• **Given exercise**
Copy every line of the material below word for word, with nothing changed or left out.

===== Data for the task

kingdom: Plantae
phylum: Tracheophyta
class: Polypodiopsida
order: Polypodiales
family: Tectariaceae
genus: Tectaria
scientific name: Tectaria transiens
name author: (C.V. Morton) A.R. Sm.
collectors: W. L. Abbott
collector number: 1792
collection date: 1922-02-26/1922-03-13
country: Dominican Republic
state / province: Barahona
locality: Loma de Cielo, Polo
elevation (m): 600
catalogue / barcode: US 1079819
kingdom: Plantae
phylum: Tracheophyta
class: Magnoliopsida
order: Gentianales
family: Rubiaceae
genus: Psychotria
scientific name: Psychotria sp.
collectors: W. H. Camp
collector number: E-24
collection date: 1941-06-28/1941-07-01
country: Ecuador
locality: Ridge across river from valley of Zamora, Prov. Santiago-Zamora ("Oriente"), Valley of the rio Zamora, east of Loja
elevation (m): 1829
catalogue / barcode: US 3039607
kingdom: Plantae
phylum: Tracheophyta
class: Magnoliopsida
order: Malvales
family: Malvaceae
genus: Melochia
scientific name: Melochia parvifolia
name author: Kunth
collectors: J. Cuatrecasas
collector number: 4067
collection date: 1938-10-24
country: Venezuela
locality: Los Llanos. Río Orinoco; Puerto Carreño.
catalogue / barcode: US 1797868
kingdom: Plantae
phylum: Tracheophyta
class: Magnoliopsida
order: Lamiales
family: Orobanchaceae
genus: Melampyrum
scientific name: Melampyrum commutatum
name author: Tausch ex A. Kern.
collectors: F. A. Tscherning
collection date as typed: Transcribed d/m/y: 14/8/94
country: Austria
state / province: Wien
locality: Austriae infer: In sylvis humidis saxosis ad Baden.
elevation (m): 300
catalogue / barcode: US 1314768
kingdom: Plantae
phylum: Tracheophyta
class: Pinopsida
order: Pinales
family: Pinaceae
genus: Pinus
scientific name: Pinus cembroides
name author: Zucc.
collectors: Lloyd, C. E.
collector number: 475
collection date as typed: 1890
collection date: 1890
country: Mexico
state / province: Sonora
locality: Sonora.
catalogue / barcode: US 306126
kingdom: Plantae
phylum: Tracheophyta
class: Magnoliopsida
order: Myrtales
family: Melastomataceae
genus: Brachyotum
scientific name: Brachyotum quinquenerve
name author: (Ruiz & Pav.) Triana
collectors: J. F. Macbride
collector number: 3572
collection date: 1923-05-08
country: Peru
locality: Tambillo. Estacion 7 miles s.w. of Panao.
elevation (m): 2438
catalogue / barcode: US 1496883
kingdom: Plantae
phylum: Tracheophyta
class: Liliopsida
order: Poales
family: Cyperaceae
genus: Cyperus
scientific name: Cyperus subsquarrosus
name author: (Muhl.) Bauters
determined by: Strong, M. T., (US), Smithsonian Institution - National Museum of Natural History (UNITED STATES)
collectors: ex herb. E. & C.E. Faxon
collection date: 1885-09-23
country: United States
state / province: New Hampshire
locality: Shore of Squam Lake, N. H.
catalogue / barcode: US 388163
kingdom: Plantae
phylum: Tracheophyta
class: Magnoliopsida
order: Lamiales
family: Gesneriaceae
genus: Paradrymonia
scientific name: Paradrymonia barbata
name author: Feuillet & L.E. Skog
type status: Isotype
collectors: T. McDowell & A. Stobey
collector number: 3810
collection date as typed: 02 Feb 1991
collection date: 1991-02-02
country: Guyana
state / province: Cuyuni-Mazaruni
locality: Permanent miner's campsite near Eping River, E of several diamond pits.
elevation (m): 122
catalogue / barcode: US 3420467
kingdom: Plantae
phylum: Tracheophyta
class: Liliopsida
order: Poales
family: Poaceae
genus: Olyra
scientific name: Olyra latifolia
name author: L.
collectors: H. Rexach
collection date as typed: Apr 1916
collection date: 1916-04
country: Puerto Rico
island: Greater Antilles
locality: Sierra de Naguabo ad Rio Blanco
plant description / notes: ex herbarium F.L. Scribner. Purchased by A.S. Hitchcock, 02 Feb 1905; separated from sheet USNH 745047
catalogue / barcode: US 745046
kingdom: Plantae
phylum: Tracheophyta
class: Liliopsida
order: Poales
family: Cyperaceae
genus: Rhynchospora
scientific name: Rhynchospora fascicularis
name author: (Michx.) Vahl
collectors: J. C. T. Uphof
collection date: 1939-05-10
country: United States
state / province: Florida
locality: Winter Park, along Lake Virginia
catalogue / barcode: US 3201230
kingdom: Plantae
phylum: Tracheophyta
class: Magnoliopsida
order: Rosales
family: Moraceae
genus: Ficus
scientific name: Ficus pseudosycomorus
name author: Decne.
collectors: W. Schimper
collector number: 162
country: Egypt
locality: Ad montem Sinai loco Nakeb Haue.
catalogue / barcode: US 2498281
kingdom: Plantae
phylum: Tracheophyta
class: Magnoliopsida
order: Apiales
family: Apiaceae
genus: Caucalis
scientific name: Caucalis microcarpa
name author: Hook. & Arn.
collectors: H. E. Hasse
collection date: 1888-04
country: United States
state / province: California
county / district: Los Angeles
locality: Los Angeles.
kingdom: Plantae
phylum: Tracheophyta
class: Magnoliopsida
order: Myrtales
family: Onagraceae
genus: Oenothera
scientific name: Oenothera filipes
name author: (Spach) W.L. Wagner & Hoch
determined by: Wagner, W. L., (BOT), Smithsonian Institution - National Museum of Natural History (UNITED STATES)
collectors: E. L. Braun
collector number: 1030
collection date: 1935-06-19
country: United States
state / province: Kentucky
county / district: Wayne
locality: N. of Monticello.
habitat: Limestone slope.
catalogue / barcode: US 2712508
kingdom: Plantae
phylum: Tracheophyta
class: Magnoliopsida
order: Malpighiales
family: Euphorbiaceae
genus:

==========

• **Task solution**
kingdom: Plantae
phylum: Tracheophyta
class: Polypodiopsida
order: Polypodiales
family: Tectariaceae
genus: Tectaria
scientific name: Tectaria transiens
name author: (C.V. Morton) A.R. Sm.
collectors: W. L. Abbott
collector number: 1792
collection date: 1922-02-26/1922-03-13
country: Dominican Republic
state / province: Barahona
locality: Loma de Cielo, Polo
elevation (m): 600
catalogue / barcode: US 1079819
kingdom: Plantae
phylum: Tracheophyta
class: Magnoliopsida
order: Gentianales
family: Rubiaceae
genus: Psychotria
scientific name: Psychotria sp.
collectors: W. H. Camp
collector number: E-24
collection date: 1941-06-28/1941-07-01
country: Ecuador
locality: Ridge across river from valley of Zamora, Prov. Santiago-Zamora ("Oriente"), Valley of the rio Zamora, east of Loja
elevation (m): 1829
catalogue / barcode: US 3039607
kingdom: Plantae
phylum: Tracheophyta
class: Magnoliopsida
order: Malvales
family: Malvaceae
genus: Melochia
scientific name: Melochia parvifolia
name author: Kunth
collectors: J. Cuatrecasas
collector number: 4067
collection date: 1938-10-24
country: Venezuela
locality: Los Llanos. Río Orinoco; Puerto Carreño.
catalogue / barcode: US 1797868
kingdom: Plantae
phylum: Tracheophyta
class: Magnoliopsida
order: Lamiales
family: Orobanchaceae
genus: Melampyrum
scientific name: Melampyrum commutatum
name author: Tausch ex A. Kern.
collectors: F. A. Tscherning
collection date as typed: Transcribed d/m/y: 14/8/94
country: Austria
state / province: Wien
locality: Austriae infer: In sylvis humidis saxosis ad Baden.
elevation (m): 300
catalogue / barcode: US 1314768
kingdom: Plantae
phylum: Tracheophyta
class: Pinopsida
order: Pinales
family: Pinaceae
genus: Pinus
scientific name: Pinus cembroides
name author: Zucc.
collectors: Lloyd, C. E.
collector number: 475
collection date as typed: 1890
collection date: 1890
country: Mexico
state / province: Sonora
locality: Sonora.
catalogue / barcode: US 306126
kingdom: Plantae
phylum: Tracheophyta
class: Magnoliopsida
order: Myrtales
family: Melastomataceae
genus: Brachyotum
scientific name: Brachyotum quinquenerve
name author: (Ruiz & Pav.) Triana
collectors: J. F. Macbride
collector number: 3572
collection date: 1923-05-08
country: Peru
locality: Tambillo. Estacion 7 miles s.w. of Panao.
elevation (m): 2438
catalogue / barcode: US 1496883
kingdom: Plantae
phylum: Tracheophyta
class: Liliopsida
order: Poales
family: Cyperaceae
genus: Cyperus
scientific name: Cyperus subsquarrosus
name author: (Muhl.) Bauters
determined by: Strong, M. T., (US), Smithsonian Institution - National Museum of Natural History (UNITED STATES)
collectors: ex herb. E. & C.E. Faxon
collection date: 1885-09-23
country: United States
state / province: New Hampshire
locality: Shore of Squam Lake, N. H.
catalogue / barcode: US 388163
kingdom: Plantae
phylum: Tracheophyta
class: Magnoliopsida
order: Lamiales
family: Gesneriaceae
genus: Paradrymonia
scientific name: Paradrymonia barbata
name author: Feuillet & L.E. Skog
type status: Isotype
collectors: T. McDowell & A. Stobey
collector number: 3810
collection date as typed: 02 Feb 1991
collection date: 1991-02-02
country: Guyana
state / province: Cuyuni-Mazaruni
locality: Permanent miner's campsite near Eping River, E of several diamond pits.
elevation (m): 122
catalogue / barcode: US 3420467
kingdom: Plantae
phylum: Tracheophyta
class: Liliopsida
order: Poales
family: Poaceae
genus: Olyra
scientific name: Olyra latifolia
name author: L.
collectors: H. Rexach
collection date as typed: Apr 1916
collection date: 1916-04
country: Puerto Rico
island: Greater Antilles
locality: Sierra de Naguabo ad Rio Blanco
plant description / notes: ex herbarium F.L. Scribner. Purchased by A.S. Hitchcock, 02 Feb 1905; separated from sheet USNH 745047
catalogue / barcode: US 745046
kingdom: Plantae
phylum: Tracheophyta
class: Liliopsida
order: Poales
family: Cyperaceae
genus: Rhynchospora
scientific name: Rhynchospora fascicularis
name author: (Michx.) Vahl
collectors: J. C. T. Uphof
collection date: 1939-05-10
country: United States
state / province: Florida
locality: Winter Park, along Lake Virginia
catalogue / barcode: US 3201230
kingdom: Plantae
phylum: Tracheophyta
class: Magnoliopsida
order: Rosales
family: Moraceae
genus: Ficus
scientific name: Ficus pseudosycomorus
name author: Decne.
collectors: W. Schimper
collector number: 162
country: Egypt
locality: Ad montem Sinai loco Nakeb Haue.
catalogue / barcode: US 2498281
kingdom: Plantae
phylum: Tracheophyta
class: Magnoliopsida
order: Apiales
family: Apiaceae
genus: Caucalis
scientific name: Caucalis microcarpa
name author: Hook. & Arn.
collectors: H. E. Hasse
collection date: 1888-04
country: United States
state / province: California
county / district: Los Angeles
locality: Los Angeles.
kingdom: Plantae
phylum: Tracheophyta
class: Magnoliopsida
order: Myrtales
family: Onagraceae
genus: Oenothera
scientific name: Oenothera filipes
name author: (Spach) W.L. Wagner & Hoch
determined by: Wagner, W. L., (BOT), Smithsonian Institution - National Museum of Natural History (UNITED STATES)
collectors: E. L. Braun
collector number: 1030
collection date: 1935-06-19
country: United States
state / province: Kentucky
county / district: Wayne
locality: N. of Monticello.
habitat: Limestone slope.
catalogue / barcode: US 2712508
kingdom: Plantae
phylum: Tracheophyta
class: Magnoliopsida
order: Malpighiales
family: Euphorbiaceae
genus:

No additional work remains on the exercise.